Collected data
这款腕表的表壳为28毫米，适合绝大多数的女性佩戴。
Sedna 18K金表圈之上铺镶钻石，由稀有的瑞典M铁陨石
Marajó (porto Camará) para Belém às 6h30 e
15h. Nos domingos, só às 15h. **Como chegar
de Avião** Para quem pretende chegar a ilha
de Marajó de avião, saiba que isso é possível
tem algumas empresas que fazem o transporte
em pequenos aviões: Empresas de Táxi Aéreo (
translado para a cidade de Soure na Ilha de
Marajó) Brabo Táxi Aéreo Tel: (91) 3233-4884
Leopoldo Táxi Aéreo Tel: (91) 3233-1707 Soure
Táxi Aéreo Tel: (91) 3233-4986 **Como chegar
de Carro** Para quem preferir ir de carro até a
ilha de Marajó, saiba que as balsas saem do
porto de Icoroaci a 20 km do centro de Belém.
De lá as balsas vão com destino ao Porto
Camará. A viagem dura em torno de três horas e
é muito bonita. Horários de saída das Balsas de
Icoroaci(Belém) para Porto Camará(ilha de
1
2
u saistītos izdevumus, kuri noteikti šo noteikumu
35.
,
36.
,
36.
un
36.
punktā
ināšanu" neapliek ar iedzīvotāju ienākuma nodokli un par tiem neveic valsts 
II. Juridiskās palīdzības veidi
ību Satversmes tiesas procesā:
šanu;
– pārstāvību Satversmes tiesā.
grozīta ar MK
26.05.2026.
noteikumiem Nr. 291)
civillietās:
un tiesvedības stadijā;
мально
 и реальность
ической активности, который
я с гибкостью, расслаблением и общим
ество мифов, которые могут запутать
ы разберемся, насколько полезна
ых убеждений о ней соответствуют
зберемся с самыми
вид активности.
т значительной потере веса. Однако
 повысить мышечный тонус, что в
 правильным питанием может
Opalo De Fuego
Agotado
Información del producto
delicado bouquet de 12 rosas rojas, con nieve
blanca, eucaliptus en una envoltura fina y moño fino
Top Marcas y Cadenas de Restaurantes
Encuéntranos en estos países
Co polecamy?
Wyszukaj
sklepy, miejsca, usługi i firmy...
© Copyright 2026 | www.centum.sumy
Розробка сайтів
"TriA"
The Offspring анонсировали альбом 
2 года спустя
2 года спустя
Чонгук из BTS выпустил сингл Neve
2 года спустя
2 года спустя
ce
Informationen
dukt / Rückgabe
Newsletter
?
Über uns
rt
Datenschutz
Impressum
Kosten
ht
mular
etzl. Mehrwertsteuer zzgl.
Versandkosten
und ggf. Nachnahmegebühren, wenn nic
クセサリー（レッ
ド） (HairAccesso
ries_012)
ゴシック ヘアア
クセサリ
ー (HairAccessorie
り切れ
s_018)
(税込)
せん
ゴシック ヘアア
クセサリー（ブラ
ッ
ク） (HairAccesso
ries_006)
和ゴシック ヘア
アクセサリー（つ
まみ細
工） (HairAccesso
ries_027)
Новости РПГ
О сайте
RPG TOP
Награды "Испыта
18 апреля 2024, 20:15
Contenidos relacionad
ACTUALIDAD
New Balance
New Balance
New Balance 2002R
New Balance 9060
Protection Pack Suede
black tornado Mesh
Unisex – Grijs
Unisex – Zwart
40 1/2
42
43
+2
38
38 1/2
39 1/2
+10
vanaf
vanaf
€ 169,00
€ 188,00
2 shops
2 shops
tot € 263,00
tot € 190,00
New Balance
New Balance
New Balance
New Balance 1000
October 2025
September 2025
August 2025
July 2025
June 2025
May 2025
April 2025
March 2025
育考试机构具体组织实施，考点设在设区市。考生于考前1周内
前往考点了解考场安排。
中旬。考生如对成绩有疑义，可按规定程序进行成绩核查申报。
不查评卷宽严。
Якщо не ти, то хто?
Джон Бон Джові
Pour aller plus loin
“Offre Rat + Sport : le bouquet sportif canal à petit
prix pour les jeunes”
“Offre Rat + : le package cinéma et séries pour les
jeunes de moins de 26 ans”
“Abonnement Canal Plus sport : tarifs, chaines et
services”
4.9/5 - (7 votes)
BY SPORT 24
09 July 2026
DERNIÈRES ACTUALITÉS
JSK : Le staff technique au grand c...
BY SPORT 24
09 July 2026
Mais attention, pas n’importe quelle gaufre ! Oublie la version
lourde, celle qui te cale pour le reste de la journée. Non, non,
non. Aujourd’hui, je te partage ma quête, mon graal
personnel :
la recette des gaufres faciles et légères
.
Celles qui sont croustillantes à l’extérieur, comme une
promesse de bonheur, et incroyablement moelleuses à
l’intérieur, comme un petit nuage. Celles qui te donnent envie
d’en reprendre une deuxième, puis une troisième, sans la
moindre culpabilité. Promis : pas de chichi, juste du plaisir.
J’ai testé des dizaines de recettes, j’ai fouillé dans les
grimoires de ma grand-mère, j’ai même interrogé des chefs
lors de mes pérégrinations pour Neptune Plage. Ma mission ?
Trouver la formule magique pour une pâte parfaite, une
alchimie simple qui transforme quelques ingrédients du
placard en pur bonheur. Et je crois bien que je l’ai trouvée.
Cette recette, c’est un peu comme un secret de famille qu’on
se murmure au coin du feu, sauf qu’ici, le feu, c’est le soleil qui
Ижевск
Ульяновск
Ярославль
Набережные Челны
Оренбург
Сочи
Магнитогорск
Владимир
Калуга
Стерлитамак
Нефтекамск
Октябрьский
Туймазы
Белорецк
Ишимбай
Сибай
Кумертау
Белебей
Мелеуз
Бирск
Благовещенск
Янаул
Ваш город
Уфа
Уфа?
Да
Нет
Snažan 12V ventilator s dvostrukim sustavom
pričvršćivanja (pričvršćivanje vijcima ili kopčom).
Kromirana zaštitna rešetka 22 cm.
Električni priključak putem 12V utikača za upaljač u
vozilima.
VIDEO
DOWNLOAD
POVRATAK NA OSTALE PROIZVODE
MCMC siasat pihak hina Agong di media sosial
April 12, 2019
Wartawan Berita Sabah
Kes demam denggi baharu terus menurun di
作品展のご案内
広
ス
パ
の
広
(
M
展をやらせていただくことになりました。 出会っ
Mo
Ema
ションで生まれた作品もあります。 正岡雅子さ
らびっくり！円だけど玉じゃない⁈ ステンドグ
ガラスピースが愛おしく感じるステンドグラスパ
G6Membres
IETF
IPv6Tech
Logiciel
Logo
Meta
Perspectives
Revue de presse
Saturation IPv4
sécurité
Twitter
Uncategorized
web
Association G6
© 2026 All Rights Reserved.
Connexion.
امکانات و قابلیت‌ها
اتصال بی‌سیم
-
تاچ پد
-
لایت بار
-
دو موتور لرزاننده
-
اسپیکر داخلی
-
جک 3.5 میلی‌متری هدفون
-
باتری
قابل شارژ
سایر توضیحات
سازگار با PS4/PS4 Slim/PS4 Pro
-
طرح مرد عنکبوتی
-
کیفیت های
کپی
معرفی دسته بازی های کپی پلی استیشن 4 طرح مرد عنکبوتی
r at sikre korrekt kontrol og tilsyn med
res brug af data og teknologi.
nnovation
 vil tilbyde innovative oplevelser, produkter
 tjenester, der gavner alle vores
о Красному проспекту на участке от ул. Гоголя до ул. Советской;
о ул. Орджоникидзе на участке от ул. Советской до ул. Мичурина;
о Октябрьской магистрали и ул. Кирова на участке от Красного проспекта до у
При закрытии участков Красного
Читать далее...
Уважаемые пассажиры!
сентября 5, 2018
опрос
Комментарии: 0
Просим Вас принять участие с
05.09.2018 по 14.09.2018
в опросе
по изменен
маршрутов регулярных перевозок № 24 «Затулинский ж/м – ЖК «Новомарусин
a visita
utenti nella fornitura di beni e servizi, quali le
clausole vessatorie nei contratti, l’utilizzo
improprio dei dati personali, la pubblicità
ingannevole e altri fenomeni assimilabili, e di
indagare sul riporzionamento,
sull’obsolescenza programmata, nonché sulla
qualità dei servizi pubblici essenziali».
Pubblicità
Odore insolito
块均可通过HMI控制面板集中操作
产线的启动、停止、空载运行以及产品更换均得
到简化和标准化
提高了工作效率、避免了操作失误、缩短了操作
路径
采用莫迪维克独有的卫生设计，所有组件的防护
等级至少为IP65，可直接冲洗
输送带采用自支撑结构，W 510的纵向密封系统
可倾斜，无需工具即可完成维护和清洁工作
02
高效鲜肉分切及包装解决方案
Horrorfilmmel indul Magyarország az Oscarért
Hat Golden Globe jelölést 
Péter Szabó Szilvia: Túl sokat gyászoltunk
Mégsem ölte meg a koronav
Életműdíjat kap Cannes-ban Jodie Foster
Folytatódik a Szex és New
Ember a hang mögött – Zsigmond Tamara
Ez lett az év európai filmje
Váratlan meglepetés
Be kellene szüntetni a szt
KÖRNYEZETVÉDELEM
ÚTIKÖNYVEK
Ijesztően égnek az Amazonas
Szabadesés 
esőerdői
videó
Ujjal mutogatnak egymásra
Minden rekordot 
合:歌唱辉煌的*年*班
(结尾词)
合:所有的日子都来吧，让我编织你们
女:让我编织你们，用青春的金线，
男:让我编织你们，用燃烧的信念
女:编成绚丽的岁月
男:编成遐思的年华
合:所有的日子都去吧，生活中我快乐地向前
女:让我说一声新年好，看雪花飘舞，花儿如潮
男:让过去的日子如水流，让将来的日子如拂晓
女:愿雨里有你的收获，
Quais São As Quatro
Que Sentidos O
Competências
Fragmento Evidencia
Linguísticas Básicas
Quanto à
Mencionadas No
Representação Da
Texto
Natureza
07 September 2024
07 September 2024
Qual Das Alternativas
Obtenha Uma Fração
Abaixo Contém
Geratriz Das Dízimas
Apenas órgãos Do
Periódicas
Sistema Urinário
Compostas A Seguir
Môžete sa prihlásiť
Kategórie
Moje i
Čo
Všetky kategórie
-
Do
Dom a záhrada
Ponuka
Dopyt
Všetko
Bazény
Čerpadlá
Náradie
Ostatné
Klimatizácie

TASK STATEMENT: Turn the part of the records that runs from the start through the line containing "tem algumas empresas que fazem o transporte", with both ends included, into a numbered list, leaving out any blank lines.

SOLUTION FOR THIS EXERCISE:
1. 这款腕表的表壳为28毫米，适合绝大多数的女性佩戴。
2. Sedna 18K金表圈之上铺镶钻石，由稀有的瑞典M铁陨石
3. Marajó (porto Camará) para Belém às 6h30 e
4. 15h. Nos domingos, só às 15h. **Como chegar
5. de Avião** Para quem pretende chegar a ilha
6. de Marajó de avião, saiba que isso é possível
7. tem algumas empresas que fazem o transporte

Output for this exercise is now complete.